Dai farmaci antidepressivi un effetto-scudo contro i danni più gravi dell’infezione da covid. I medicinali che combattono il mal di vivere, agendo su ‘messaggeri neurologici’ come la serotonina e noradrenalina, riescono infatti a ridurre nel sangue i livelli di interleuchina 6 (IL-6), una sostanza responsabile di pesanti reazioni infiammatorie e conseguenti danni polmonari nei malati Covid. Lo evidenzia uno studio dell’Azienda ospedaliero-universitaria Careggi di Firenze, pubblicato su ‘Panminerva medica’. 

“L’IL-6, attivata in modo abnorme da Covid-19, è la molecola principalmente coinvolta nella tempesta infiammatoria responsabile della maggior parte dei danni causati dal coronavirus all’organismo e in particolare all’apparato respiratorio – spiega lo psichiatra Leonardo Fei, direttore della Psiconcologia di Careggi e autore del lavoro – Abbiamo osservato che alcuni pazienti colpiti dal virus, anche se debilitati da gravi patologie pregresse e quindi particolarmente a rischio, mostravano sintomi e danni attenutati rispetto ad altri nelle medesime condizioni. Abbiamo individuato la causa della minor gravità nel trattamento, già prima del ricovero per Covid-19, con alcuni antidepressivi caratterizzati da effetti sulla preservazione dei livelli di serotonina e noradrenalina nel cervello, molecole fondamentali nella terapia della depressione”. 
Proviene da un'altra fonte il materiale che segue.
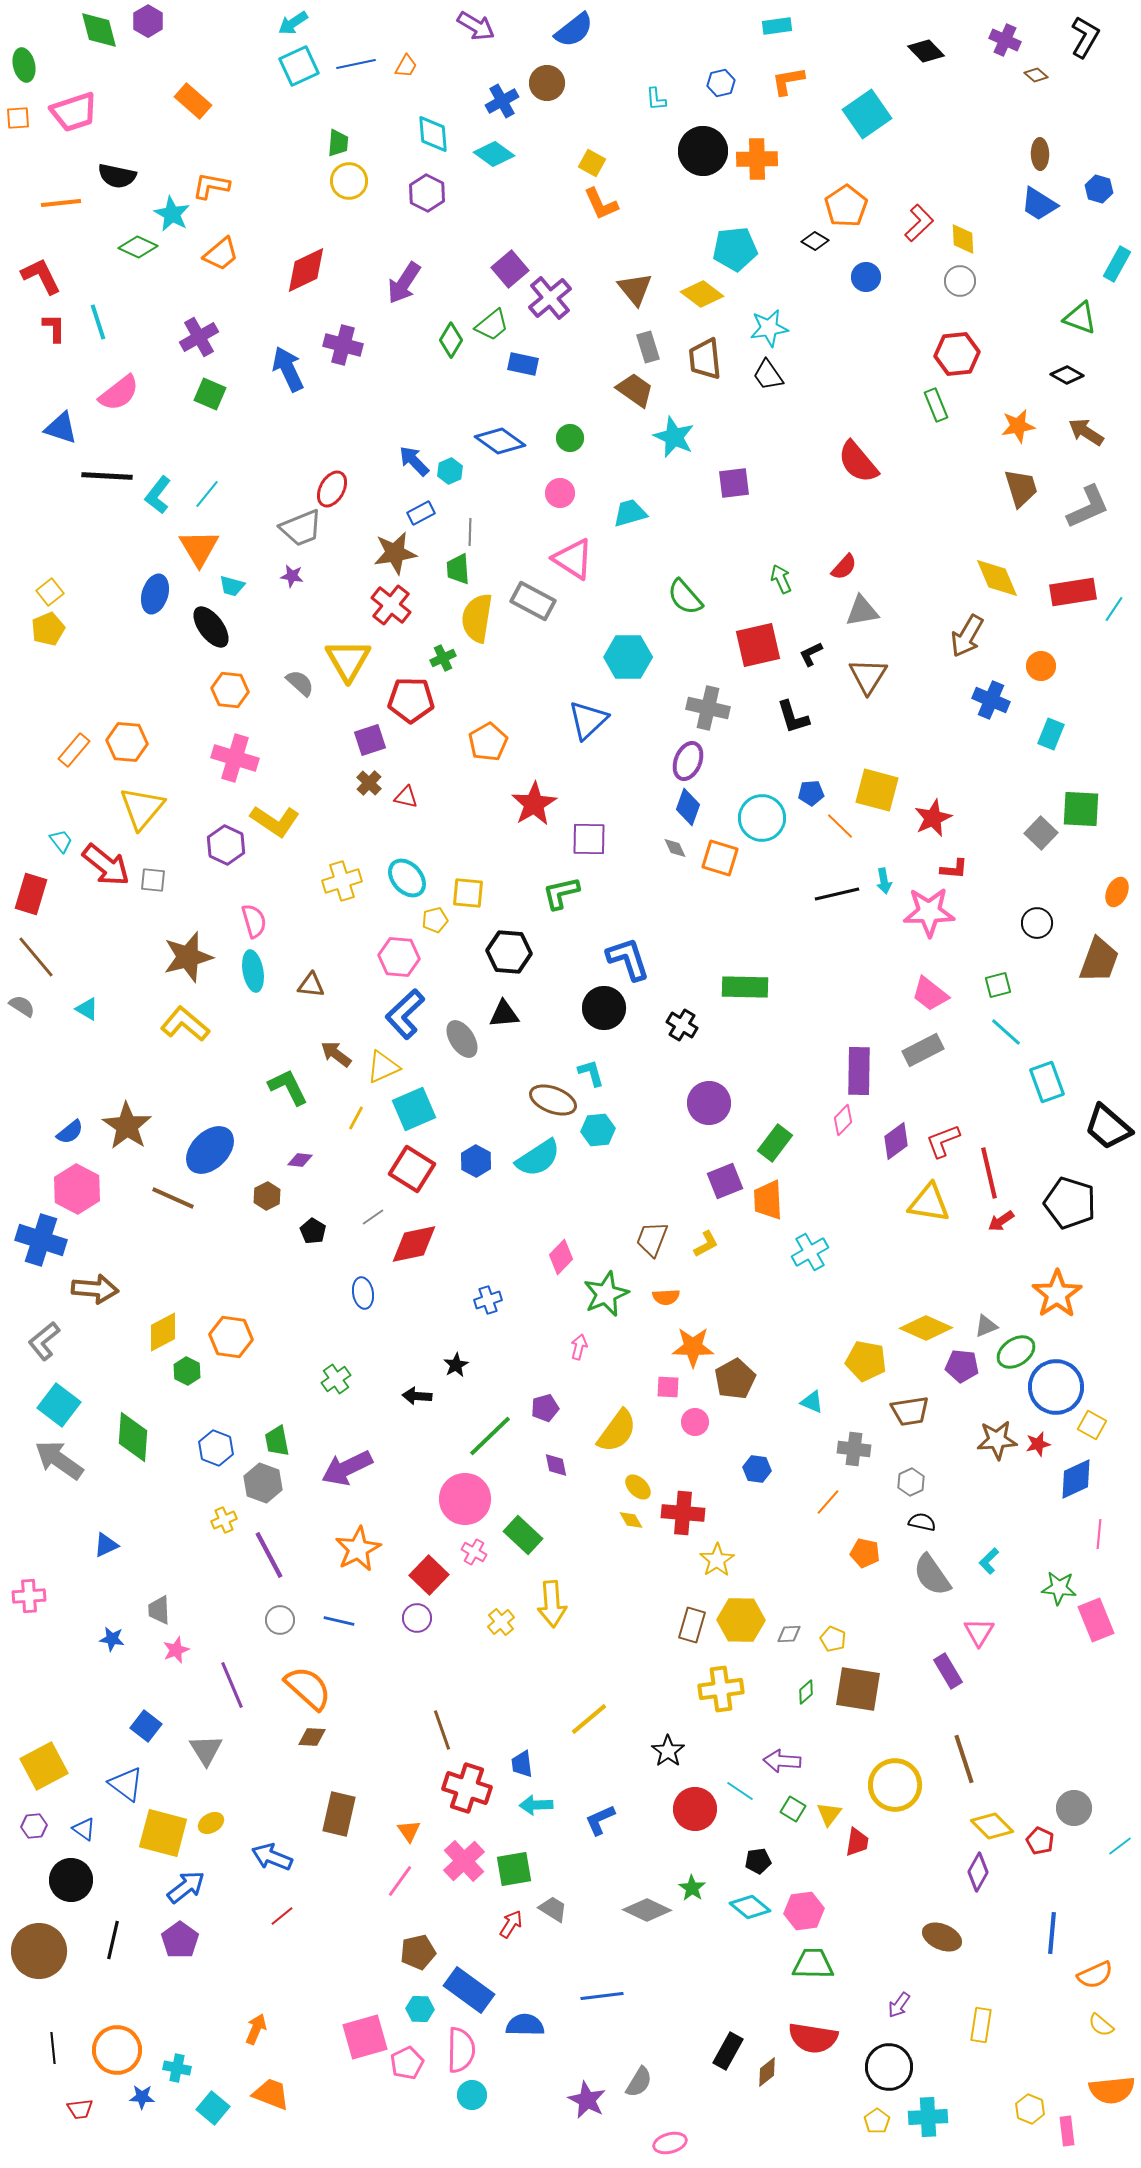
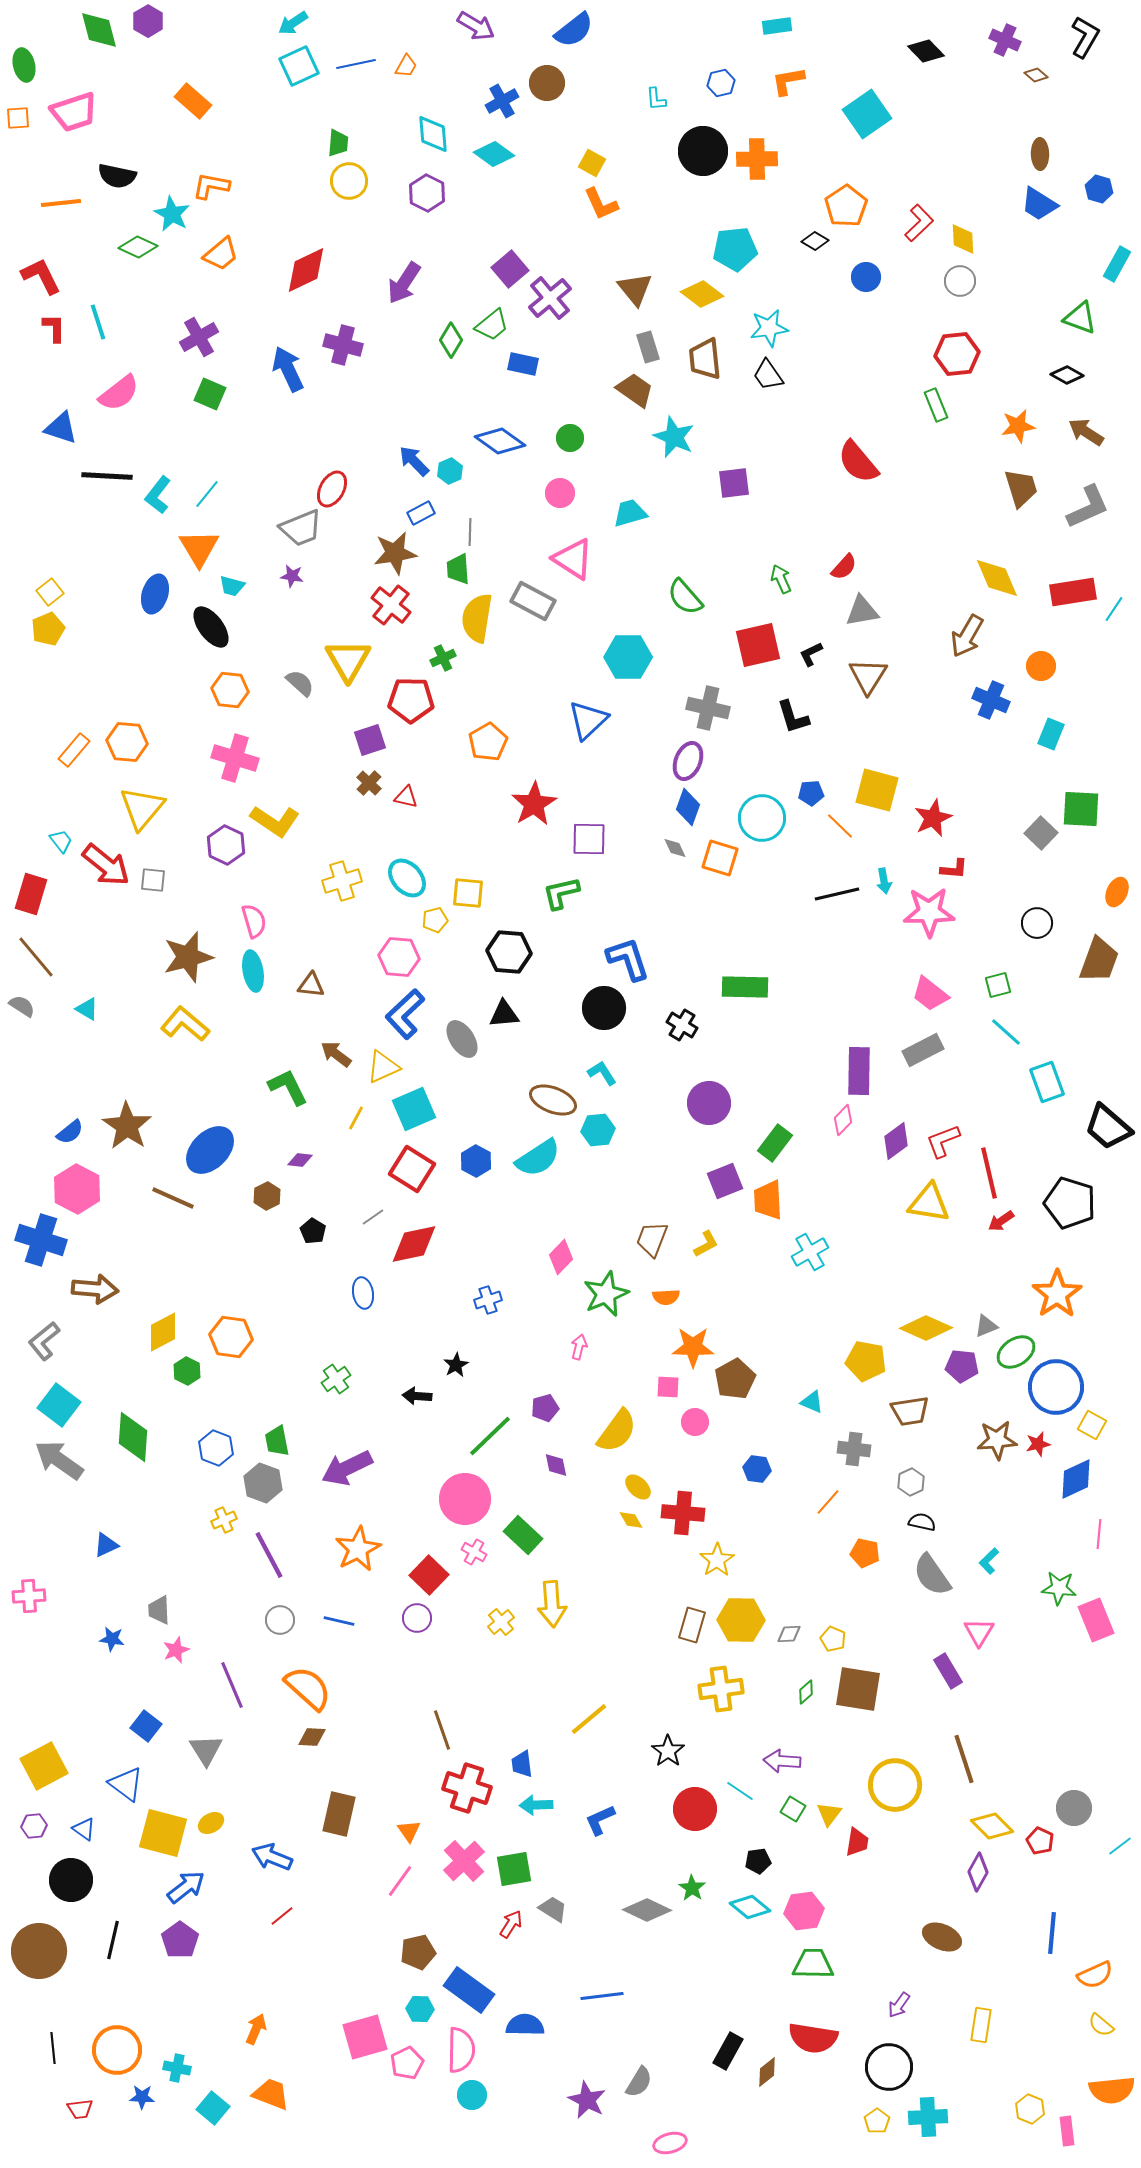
cyan L-shape at (591, 1073): moved 11 px right; rotated 16 degrees counterclockwise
Lo studio, in collaborazione con le Malattie infettive, l’Immunoallergologia e i reparti Covid della Medicina interna di Careggi, “apre un orizzonte sulla comprensione dei meccanismi biochimici alla base delle reazioni infiammatorie da coronavirus – sottolinea Fei – e in prospettiva allo sviluppo di nuove terapie che, è sempre bene chiarire, non sono assolutamente riferibili all’uso inappropriato degli anti depressivi, che devono essere impiegati sotto stretto controllo medico – puntualizza lo specialista – e nel massimo rispetto delle indicazioni attualmente prescritte dalle linee guida internazionali e dagli organi sanitari competenti”.